Lay out every line of the records below as a Markdown table with the columns Row and Line, numbering the rows and skipping blank lines. Leave the pictures out of the answer.

Working data:
• • •

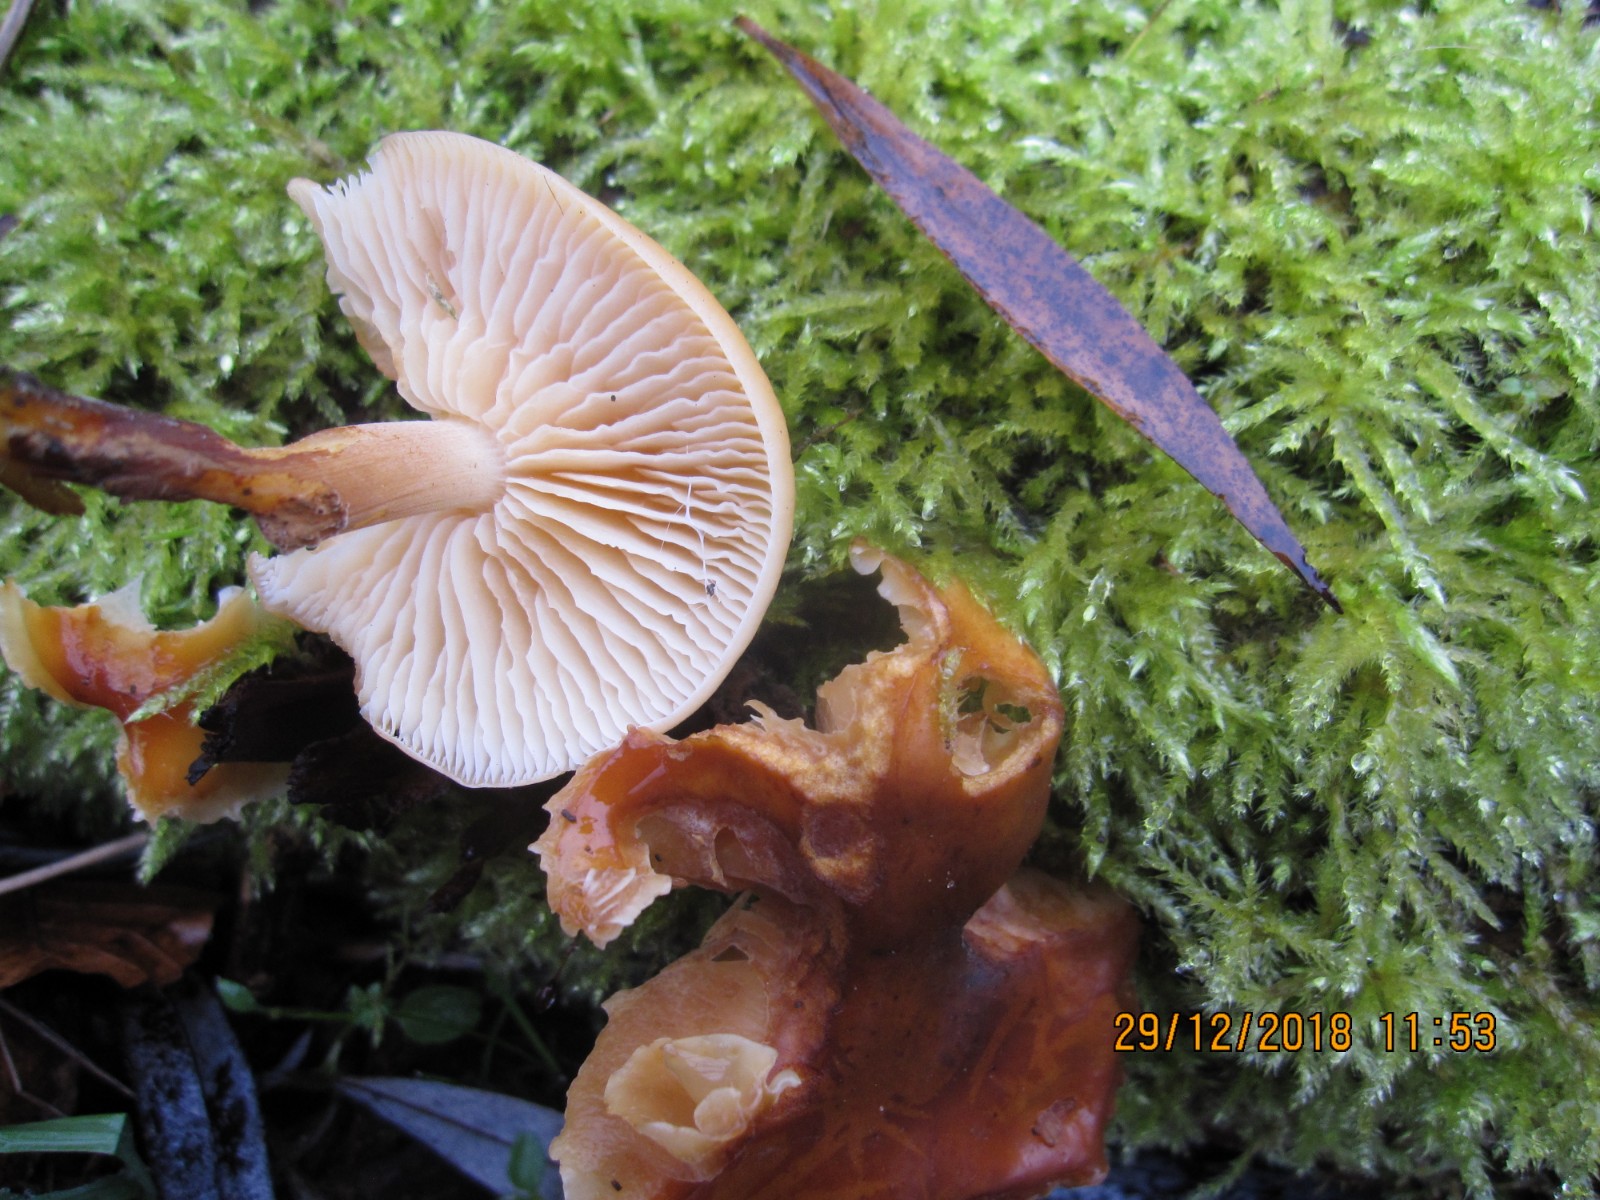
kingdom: Fungi
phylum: Basidiomycota
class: Agaricomycetes
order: Agaricales
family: Physalacriaceae
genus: Flammulina
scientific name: Flammulina elastica
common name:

• • •

Final result:
| Row | Line |
|---|---|
| 1 | kingdom: Fungi |
| 2 | phylum: Basidiomycota |
| 3 | class: Agaricomycetes |
| 4 | order: Agaricales |
| 5 | family: Physalacriaceae |
| 6 | genus: Flammulina |
| 7 | scientific name: Flammulina elastica |
| 8 | common name: |